• **WORK REQUIRED**:
Nothing in the records may change when you print them out again.

• **MATERIAL PROVIDED**:
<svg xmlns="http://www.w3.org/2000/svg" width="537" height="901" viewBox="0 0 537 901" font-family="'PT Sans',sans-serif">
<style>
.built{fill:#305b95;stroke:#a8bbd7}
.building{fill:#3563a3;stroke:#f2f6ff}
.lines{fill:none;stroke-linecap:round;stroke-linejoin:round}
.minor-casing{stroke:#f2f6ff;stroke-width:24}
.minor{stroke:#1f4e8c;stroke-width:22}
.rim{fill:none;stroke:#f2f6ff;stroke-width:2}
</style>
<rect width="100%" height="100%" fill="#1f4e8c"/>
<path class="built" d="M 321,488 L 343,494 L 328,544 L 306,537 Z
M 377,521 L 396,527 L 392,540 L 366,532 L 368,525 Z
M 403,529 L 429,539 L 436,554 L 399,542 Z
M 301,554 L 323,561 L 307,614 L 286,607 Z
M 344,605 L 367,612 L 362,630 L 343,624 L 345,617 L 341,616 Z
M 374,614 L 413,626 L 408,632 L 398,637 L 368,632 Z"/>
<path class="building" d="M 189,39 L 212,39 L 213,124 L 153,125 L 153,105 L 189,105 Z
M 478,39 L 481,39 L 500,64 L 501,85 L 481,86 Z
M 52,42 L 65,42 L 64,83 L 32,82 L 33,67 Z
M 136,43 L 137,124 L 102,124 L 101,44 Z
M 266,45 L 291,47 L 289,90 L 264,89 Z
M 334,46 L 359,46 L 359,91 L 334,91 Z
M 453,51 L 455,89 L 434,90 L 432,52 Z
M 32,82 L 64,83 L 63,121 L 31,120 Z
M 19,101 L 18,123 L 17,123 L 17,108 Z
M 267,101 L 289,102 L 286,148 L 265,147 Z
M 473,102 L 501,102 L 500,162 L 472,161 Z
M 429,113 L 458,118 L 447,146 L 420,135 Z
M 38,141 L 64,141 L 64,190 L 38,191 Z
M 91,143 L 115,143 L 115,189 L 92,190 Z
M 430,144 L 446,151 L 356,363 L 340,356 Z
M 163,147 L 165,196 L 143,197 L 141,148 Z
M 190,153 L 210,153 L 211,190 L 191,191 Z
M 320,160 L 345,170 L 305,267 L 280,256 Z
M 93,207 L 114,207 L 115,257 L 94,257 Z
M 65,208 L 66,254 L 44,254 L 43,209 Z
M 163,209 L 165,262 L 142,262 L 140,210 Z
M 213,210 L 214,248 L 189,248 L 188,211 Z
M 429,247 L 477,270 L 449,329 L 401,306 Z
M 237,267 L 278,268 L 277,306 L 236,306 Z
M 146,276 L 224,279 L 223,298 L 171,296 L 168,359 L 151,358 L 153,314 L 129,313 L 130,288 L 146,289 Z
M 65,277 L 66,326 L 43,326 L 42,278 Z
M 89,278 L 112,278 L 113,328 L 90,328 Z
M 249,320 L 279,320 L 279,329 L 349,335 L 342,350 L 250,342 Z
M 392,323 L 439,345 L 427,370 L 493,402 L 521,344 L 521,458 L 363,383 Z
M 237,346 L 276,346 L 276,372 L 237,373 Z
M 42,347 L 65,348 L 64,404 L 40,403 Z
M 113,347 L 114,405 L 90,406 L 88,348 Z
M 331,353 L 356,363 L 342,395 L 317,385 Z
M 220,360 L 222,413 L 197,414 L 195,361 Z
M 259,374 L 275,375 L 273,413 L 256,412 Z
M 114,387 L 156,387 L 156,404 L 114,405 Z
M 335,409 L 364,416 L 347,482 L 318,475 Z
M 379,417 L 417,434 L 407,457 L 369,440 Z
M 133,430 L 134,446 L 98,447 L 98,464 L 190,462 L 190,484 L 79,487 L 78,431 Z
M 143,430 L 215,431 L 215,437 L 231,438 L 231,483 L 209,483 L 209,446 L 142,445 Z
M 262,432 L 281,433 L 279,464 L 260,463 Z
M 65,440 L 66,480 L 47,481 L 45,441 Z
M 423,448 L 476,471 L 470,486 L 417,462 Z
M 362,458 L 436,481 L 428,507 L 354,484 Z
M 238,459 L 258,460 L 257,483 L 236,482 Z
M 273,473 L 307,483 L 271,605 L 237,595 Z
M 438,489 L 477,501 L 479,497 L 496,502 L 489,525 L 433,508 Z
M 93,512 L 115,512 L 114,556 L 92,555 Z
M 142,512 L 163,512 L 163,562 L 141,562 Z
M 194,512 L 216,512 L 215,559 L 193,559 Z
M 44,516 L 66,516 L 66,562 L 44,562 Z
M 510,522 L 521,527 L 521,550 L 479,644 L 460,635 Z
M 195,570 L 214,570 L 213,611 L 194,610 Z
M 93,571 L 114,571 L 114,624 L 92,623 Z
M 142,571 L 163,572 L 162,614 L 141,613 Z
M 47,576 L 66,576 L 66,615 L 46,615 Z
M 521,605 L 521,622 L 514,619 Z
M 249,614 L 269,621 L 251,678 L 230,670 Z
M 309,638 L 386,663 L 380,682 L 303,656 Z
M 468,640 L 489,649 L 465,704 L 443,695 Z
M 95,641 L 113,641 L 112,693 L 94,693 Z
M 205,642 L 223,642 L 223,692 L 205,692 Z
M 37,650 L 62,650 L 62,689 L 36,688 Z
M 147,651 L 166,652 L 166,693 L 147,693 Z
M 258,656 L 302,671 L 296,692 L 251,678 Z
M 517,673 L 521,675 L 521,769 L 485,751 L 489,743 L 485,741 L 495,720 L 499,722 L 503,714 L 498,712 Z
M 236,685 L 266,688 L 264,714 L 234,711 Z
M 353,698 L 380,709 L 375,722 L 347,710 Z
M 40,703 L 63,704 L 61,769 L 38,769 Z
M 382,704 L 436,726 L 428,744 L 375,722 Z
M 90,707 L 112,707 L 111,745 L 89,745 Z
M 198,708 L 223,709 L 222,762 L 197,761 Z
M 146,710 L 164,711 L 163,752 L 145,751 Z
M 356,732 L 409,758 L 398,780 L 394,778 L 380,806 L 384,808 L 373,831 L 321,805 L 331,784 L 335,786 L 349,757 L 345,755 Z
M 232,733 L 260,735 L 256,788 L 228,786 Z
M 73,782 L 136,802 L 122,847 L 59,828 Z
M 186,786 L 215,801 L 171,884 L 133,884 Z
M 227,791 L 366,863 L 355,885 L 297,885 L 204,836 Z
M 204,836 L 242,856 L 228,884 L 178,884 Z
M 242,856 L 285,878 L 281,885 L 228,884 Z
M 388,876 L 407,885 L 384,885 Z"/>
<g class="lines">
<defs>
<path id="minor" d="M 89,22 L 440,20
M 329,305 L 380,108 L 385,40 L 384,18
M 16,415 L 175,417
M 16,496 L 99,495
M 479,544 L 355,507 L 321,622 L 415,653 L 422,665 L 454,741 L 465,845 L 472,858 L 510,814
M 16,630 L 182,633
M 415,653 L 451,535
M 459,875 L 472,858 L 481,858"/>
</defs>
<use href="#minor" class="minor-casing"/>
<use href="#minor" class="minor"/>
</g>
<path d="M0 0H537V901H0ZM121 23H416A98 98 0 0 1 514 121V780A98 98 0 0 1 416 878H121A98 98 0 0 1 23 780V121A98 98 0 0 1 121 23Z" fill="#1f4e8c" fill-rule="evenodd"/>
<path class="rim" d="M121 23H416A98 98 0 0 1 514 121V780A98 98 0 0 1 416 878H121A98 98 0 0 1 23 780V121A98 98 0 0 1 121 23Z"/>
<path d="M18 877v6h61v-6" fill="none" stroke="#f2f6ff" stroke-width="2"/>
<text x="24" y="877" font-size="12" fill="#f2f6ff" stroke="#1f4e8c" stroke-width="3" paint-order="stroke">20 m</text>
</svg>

• **ANSWER AREA**:
<svg xmlns="http://www.w3.org/2000/svg" width="537" height="901" viewBox="0 0 537 901" font-family="'PT Sans',sans-serif">
<style>
.built{fill:#305b95;stroke:#a8bbd7}
.building{fill:#3563a3;stroke:#f2f6ff}
.lines{fill:none;stroke-linecap:round;stroke-linejoin:round}
.minor-casing{stroke:#f2f6ff;stroke-width:24}
.minor{stroke:#1f4e8c;stroke-width:22}
.rim{fill:none;stroke:#f2f6ff;stroke-width:2}
</style>
<rect width="100%" height="100%" fill="#1f4e8c"/>
<path class="built" d="M 321,488 L 343,494 L 328,544 L 306,537 Z
M 377,521 L 396,527 L 392,540 L 366,532 L 368,525 Z
M 403,529 L 429,539 L 436,554 L 399,542 Z
M 301,554 L 323,561 L 307,614 L 286,607 Z
M 344,605 L 367,612 L 362,630 L 343,624 L 345,617 L 341,616 Z
M 374,614 L 413,626 L 408,632 L 398,637 L 368,632 Z"/>
<path class="building" d="M 189,39 L 212,39 L 213,124 L 153,125 L 153,105 L 189,105 Z
M 478,39 L 481,39 L 500,64 L 501,85 L 481,86 Z
M 52,42 L 65,42 L 64,83 L 32,82 L 33,67 Z
M 136,43 L 137,124 L 102,124 L 101,44 Z
M 266,45 L 291,47 L 289,90 L 264,89 Z
M 334,46 L 359,46 L 359,91 L 334,91 Z
M 453,51 L 455,89 L 434,90 L 432,52 Z
M 32,82 L 64,83 L 63,121 L 31,120 Z
M 19,101 L 18,123 L 17,123 L 17,108 Z
M 267,101 L 289,102 L 286,148 L 265,147 Z
M 473,102 L 501,102 L 500,162 L 472,161 Z
M 429,113 L 458,118 L 447,146 L 420,135 Z
M 38,141 L 64,141 L 64,190 L 38,191 Z
M 91,143 L 115,143 L 115,189 L 92,190 Z
M 430,144 L 446,151 L 356,363 L 340,356 Z
M 163,147 L 165,196 L 143,197 L 141,148 Z
M 190,153 L 210,153 L 211,190 L 191,191 Z
M 320,160 L 345,170 L 305,267 L 280,256 Z
M 93,207 L 114,207 L 115,257 L 94,257 Z
M 65,208 L 66,254 L 44,254 L 43,209 Z
M 163,209 L 165,262 L 142,262 L 140,210 Z
M 213,210 L 214,248 L 189,248 L 188,211 Z
M 429,247 L 477,270 L 449,329 L 401,306 Z
M 237,267 L 278,268 L 277,306 L 236,306 Z
M 146,276 L 224,279 L 223,298 L 171,296 L 168,359 L 151,358 L 153,314 L 129,313 L 130,288 L 146,289 Z
M 65,277 L 66,326 L 43,326 L 42,278 Z
M 89,278 L 112,278 L 113,328 L 90,328 Z
M 249,320 L 279,320 L 279,329 L 349,335 L 342,350 L 250,342 Z
M 392,323 L 439,345 L 427,370 L 493,402 L 521,344 L 521,458 L 363,383 Z
M 237,346 L 276,346 L 276,372 L 237,373 Z
M 42,347 L 65,348 L 64,404 L 40,403 Z
M 113,347 L 114,405 L 90,406 L 88,348 Z
M 331,353 L 356,363 L 342,395 L 317,385 Z
M 220,360 L 222,413 L 197,414 L 195,361 Z
M 259,374 L 275,375 L 273,413 L 256,412 Z
M 114,387 L 156,387 L 156,404 L 114,405 Z
M 335,409 L 364,416 L 347,482 L 318,475 Z
M 379,417 L 417,434 L 407,457 L 369,440 Z
M 133,430 L 134,446 L 98,447 L 98,464 L 190,462 L 190,484 L 79,487 L 78,431 Z
M 143,430 L 215,431 L 215,437 L 231,438 L 231,483 L 209,483 L 209,446 L 142,445 Z
M 262,432 L 281,433 L 279,464 L 260,463 Z
M 65,440 L 66,480 L 47,481 L 45,441 Z
M 423,448 L 476,471 L 470,486 L 417,462 Z
M 362,458 L 436,481 L 428,507 L 354,484 Z
M 238,459 L 258,460 L 257,483 L 236,482 Z
M 273,473 L 307,483 L 271,605 L 237,595 Z
M 438,489 L 477,501 L 479,497 L 496,502 L 489,525 L 433,508 Z
M 93,512 L 115,512 L 114,556 L 92,555 Z
M 142,512 L 163,512 L 163,562 L 141,562 Z
M 194,512 L 216,512 L 215,559 L 193,559 Z
M 44,516 L 66,516 L 66,562 L 44,562 Z
M 510,522 L 521,527 L 521,550 L 479,644 L 460,635 Z
M 195,570 L 214,570 L 213,611 L 194,610 Z
M 93,571 L 114,571 L 114,624 L 92,623 Z
M 142,571 L 163,572 L 162,614 L 141,613 Z
M 47,576 L 66,576 L 66,615 L 46,615 Z
M 521,605 L 521,622 L 514,619 Z
M 249,614 L 269,621 L 251,678 L 230,670 Z
M 309,638 L 386,663 L 380,682 L 303,656 Z
M 468,640 L 489,649 L 465,704 L 443,695 Z
M 95,641 L 113,641 L 112,693 L 94,693 Z
M 205,642 L 223,642 L 223,692 L 205,692 Z
M 37,650 L 62,650 L 62,689 L 36,688 Z
M 147,651 L 166,652 L 166,693 L 147,693 Z
M 258,656 L 302,671 L 296,692 L 251,678 Z
M 517,673 L 521,675 L 521,769 L 485,751 L 489,743 L 485,741 L 495,720 L 499,722 L 503,714 L 498,712 Z
M 236,685 L 266,688 L 264,714 L 234,711 Z
M 353,698 L 380,709 L 375,722 L 347,710 Z
M 40,703 L 63,704 L 61,769 L 38,769 Z
M 382,704 L 436,726 L 428,744 L 375,722 Z
M 90,707 L 112,707 L 111,745 L 89,745 Z
M 198,708 L 223,709 L 222,762 L 197,761 Z
M 146,710 L 164,711 L 163,752 L 145,751 Z
M 356,732 L 409,758 L 398,780 L 394,778 L 380,806 L 384,808 L 373,831 L 321,805 L 331,784 L 335,786 L 349,757 L 345,755 Z
M 232,733 L 260,735 L 256,788 L 228,786 Z
M 73,782 L 136,802 L 122,847 L 59,828 Z
M 186,786 L 215,801 L 171,884 L 133,884 Z
M 227,791 L 366,863 L 355,885 L 297,885 L 204,836 Z
M 204,836 L 242,856 L 228,884 L 178,884 Z
M 242,856 L 285,878 L 281,885 L 228,884 Z
M 388,876 L 407,885 L 384,885 Z"/>
<g class="lines">
<defs>
<path id="minor" d="M 89,22 L 440,20
M 329,305 L 380,108 L 385,40 L 384,18
M 16,415 L 175,417
M 16,496 L 99,495
M 479,544 L 355,507 L 321,622 L 415,653 L 422,665 L 454,741 L 465,845 L 472,858 L 510,814
M 16,630 L 182,633
M 415,653 L 451,535
M 459,875 L 472,858 L 481,858"/>
</defs>
<use href="#minor" class="minor-casing"/>
<use href="#minor" class="minor"/>
</g>
<path d="M0 0H537V901H0ZM121 23H416A98 98 0 0 1 514 121V780A98 98 0 0 1 416 878H121A98 98 0 0 1 23 780V121A98 98 0 0 1 121 23Z" fill="#1f4e8c" fill-rule="evenodd"/>
<path class="rim" d="M121 23H416A98 98 0 0 1 514 121V780A98 98 0 0 1 416 878H121A98 98 0 0 1 23 780V121A98 98 0 0 1 121 23Z"/>
<path d="M18 877v6h61v-6" fill="none" stroke="#f2f6ff" stroke-width="2"/>
<text x="24" y="877" font-size="12" fill="#f2f6ff" stroke="#1f4e8c" stroke-width="3" paint-order="stroke">20 m</text>
</svg>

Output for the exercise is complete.